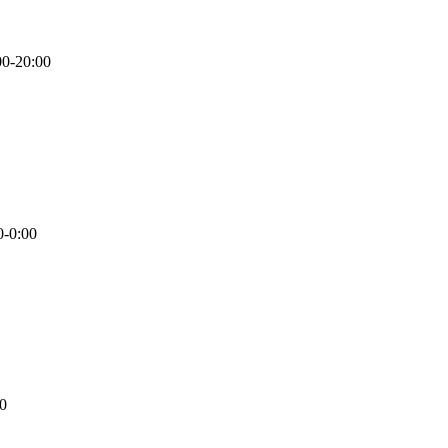
00-20:00
0-0:00
00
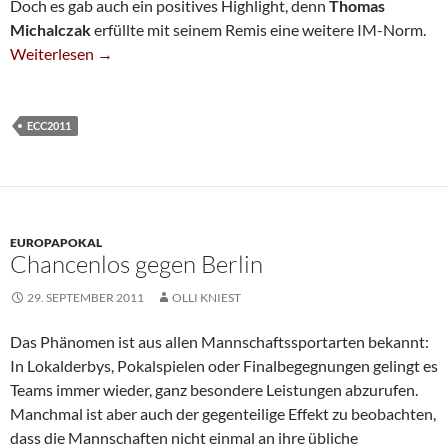
Doch es gab auch ein positives Highlight, denn
Thomas
Michalczak
erfüllte mit seinem Remis eine weitere IM-Norm.
Enttäuschung, Mini-Eklat Und IM-Norm Beim ECC
Weiterlesen
→
ECC2011
EUROPAPOKAL
Chancenlos gegen Berlin
29. SEPTEMBER 2011
OLLI KNIEST
Das Phänomen ist aus allen Mannschaftssportarten bekannt:
In Lokalderbys, Pokalspielen oder Finalbegegnungen gelingt es
Teams immer wieder, ganz besondere Leistungen abzurufen.
Manchmal ist aber auch der gegenteilige Effekt zu beobachten,
dass die Mannschaften nicht einmal an ihre übliche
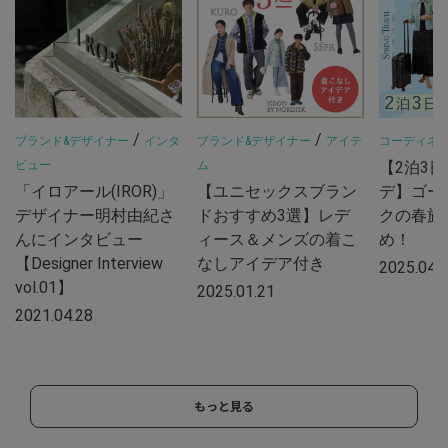
/
/
ブランド&デザイナー
インタ
ブランド&デザイナー
アイテ
コーディネ
ビュー
ム
【2泊3
「イロアール(IROR)」
【ユニセックスブラン
デ】ゴー
デザイナー明村由紀さ
ドおすすめ3選】レデ
クの春旅
んにインタビュー
ィース＆メンズの着こ
め！
【Designer Interview
なしアイデア付き
2025.04.
vol.01】
2025.01.21
2021.04.28
もっと見る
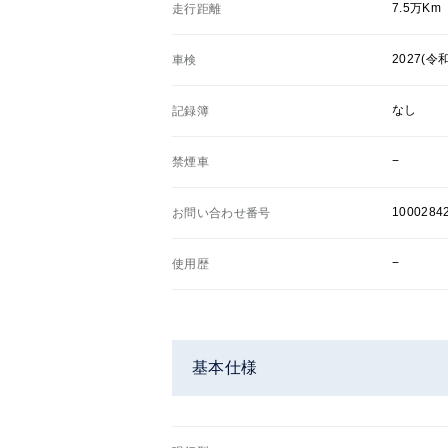
7.5万Km
走行距離
2027(令
車検
なし
記録簿
−
禁煙車
1000284
お問い合わせ番号
−
使用歴
基本仕様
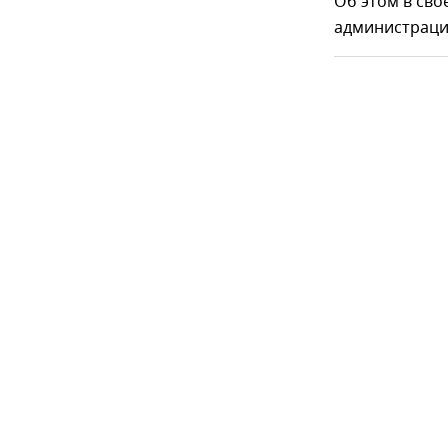
Об этом в сво
администраци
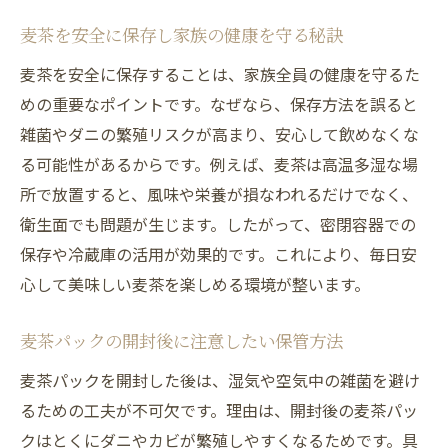
麦茶パック開封後のダニ対策と衛生管理法
麦茶を安全に保存し家族の健康を守る秘訣
雑菌の繁殖を防ぐ麦茶保存のコツと注意点
麦茶を新鮮に保つための衛生的な管理術
麦茶を安全に保存することは、家族全員の健康を守るた
めの重要なポイントです。なぜなら、保存方法を誤ると
家族の健康を守る麦茶の細菌対策ポイント
雑菌やダニの繁殖リスクが高まり、安心して飲めなくな
高温多湿を避ける麦茶保存の基本を解説
る可能性があるからです。例えば、麦茶は高温多湿な場
麦茶の衛生管理で安心な毎日を実現する方
所で放置すると、風味や栄養が損なわれるだけでなく、
法
衛生面でも問題が生じます。したがって、密閉容器での
麦茶の美味しさと安全性を保つ秘訣
保存や冷蔵庫の活用が効果的です。これにより、毎日安
麦茶の風味と安全性を両立する保存方法
心して美味しい麦茶を楽しめる環境が整います。
おいしさを保つ麦茶の保存環境とポイント
麦茶本来の美味しさを守る保存の工夫
麦茶パックの開封後に注意したい保管方法
安全な麦茶を楽しむための実践的なコツ
麦茶パックを開封した後は、湿気や空気中の雑菌を避け
麦茶の効能を活かす保存法と健康管理
るための工夫が不可欠です。理由は、開封後の麦茶パッ
クはとくにダニやカビが繁殖しやすくなるためです。具
専門店に学ぶ麦茶の美味しさ維持術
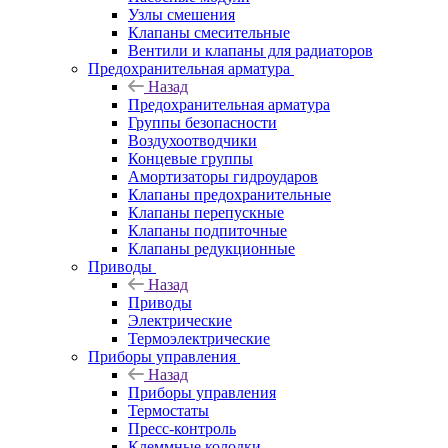
Узлы смешения
Клапаны смесительные
Вентили и клапаны для радиаторов
Предохранительная арматура
Назад
Предохранительная арматура
Группы безопасности
Воздухоотводчики
Концевые группы
Амортизаторы гидроударов
Клапаны предохранительные
Клапаны перепускные
Клапаны подпиточные
Клапаны редукционные
Приводы
Назад
Приводы
Электрические
Термоэлектрические
Приборы управления
Назад
Приборы управления
Термостаты
Пресс-контроль
Клеммные колодки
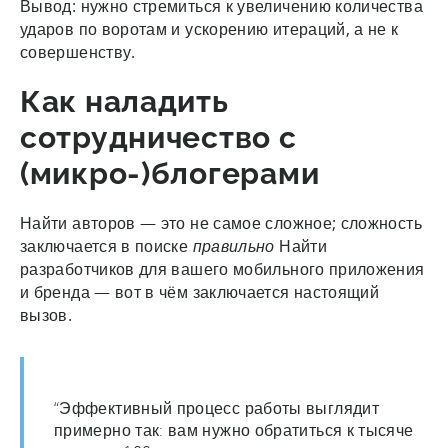
Вывод: нужно стремиться к увеличению количества
ударов по воротам и ускорению итераций, а не к
совершенству.
Как наладить
сотрудничество с
(микро-)блогерами
Найти авторов — это не самое сложное; сложность
заключается в поиске
правильно
Найти
разработчиков для вашего мобильного приложения
и бренда — вот в чём заключается настоящий
вызов.
“Эффективный процесс работы выглядит
примерно так: вам нужно обратиться к тысяче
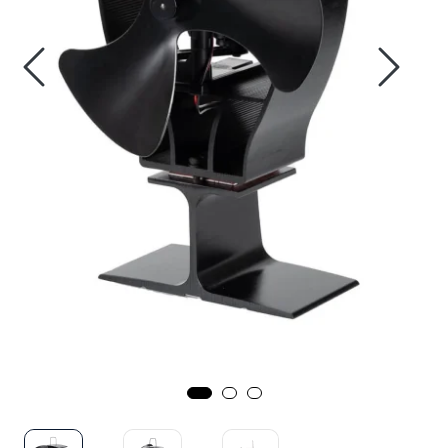
Verktøy for tak
Artikler
Alle produkter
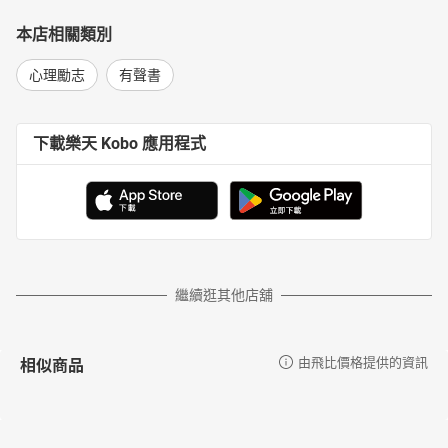
本店相關類別
心理勵志
有聲書
下載樂天 Kobo 應用程式
繼續逛其他店舖
相似商品
由飛比價格提供的資訊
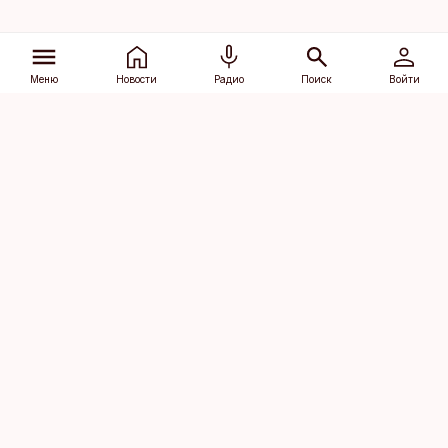
Меню
Новости
Радио
Поиск
Войти
Vana-Lõuna 39/1, 19094 Tallinn
(+372) 667 0111
dv@aripaev.ee
Подписаться
Об Äripäev
Реклама
Контакт
Права на
Кодекс журналистской
использование
этики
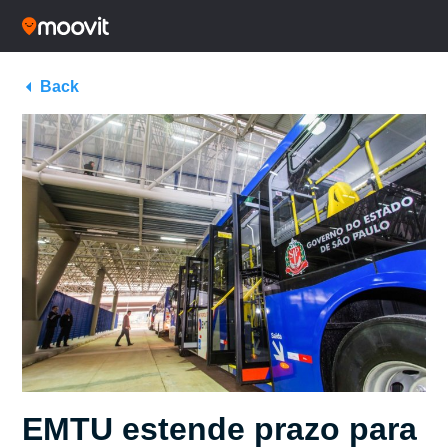
Back
EMTU estende prazo para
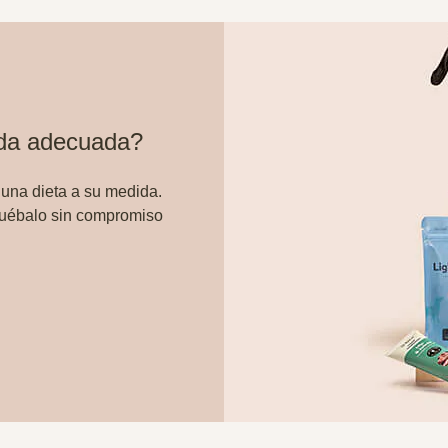
ida adecuada?
 una dieta a su medida.
ruébalo sin compromiso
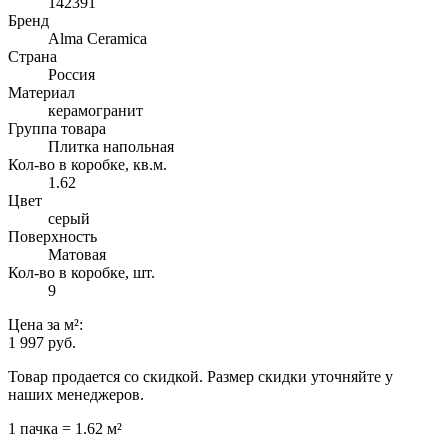
142391
Бренд
Alma Ceramica
Страна
Россия
Материал
керамогранит
Группа товара
Плитка напольная
Кол-во в коробке, кв.м.
1.62
Цвет
серый
Поверхность
Матовая
Кол-во в коробке, шт.
9
Цена
за м²
:
1 997 руб.
Товар продается со скидкой. Размер скидки уточняйте у
наших менеджеров.
1 пачка = 1.62 м²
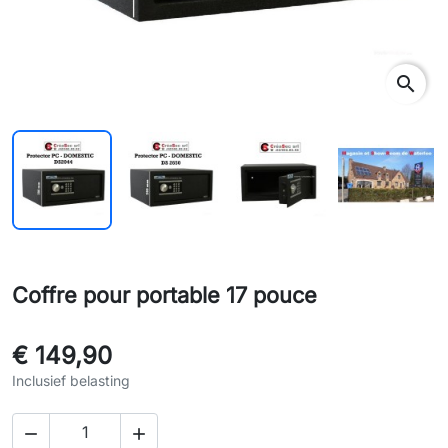
search
Coffre pour portable 17 pouce
€ 149,90
Inclusief belasting


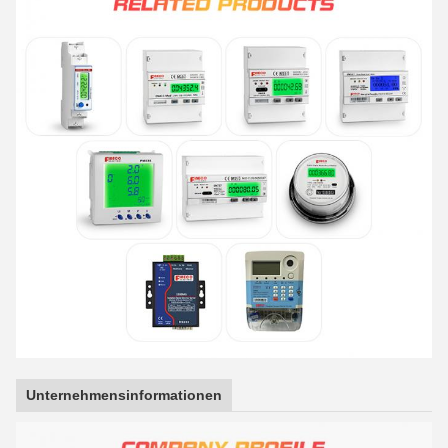
Unternehmensinformationen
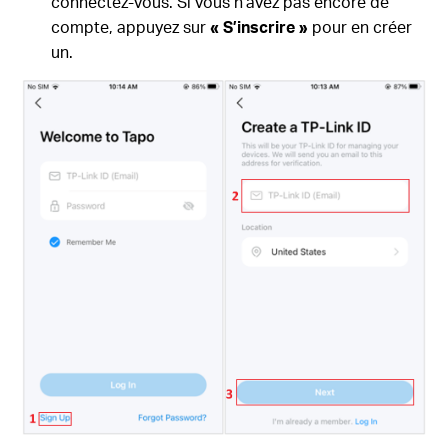
connectez-vous. Si vous n’avez pas encore de
compte, appuyez sur
« S’inscrire »
pour en créer
un.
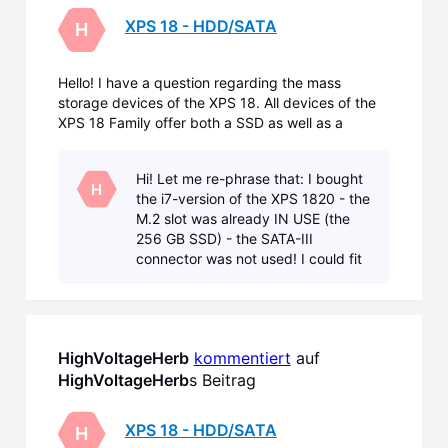
XPS 18 - HDD/SATA
H
Hello! I have a question regarding the mass
storage devices of the XPS 18. All devices of the
XPS 18 Family offer both a SSD as well as a
(mechanical) HDD drive - with exception of the
one with the i7 processor of the 2nd Generation
Hi! Let me re-phrase that: I bought
(XPS1820), which has a 256 GB SSD, only. Now, I
H
the i7-version of the XPS 1820 - the
guess Dell,
M.2 slot was already IN USE (the
256 GB SSD) - the SATA-III
connector was not used! I could fit
in my old 2,5" HDD easily. No Need
for an additional M.2! If you boug
HighVoltageHerb
kommentiert
 auf 
HighVoltageHerb
s Beitrag
XPS 18 - HDD/SATA
H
:::
**To-do item**
Restate word for word the entries above, starting at the line with "Узлы смешения" and ending at the line with "Термоэлектрические", inclusive, and no others.

**Answer**
Узлы смешения
Клапаны смесительные
Вентили и клапаны для радиаторов
Предохранительная арматура
Назад
Предохранительная арматура
Группы безопасности
Воздухоотводчики
Концевые группы
Амортизаторы гидроударов
Клапаны предохранительные
Клапаны перепускные
Клапаны подпиточные
Клапаны редукционные
Приводы
Назад
Приводы
Электрические
Термоэлектрические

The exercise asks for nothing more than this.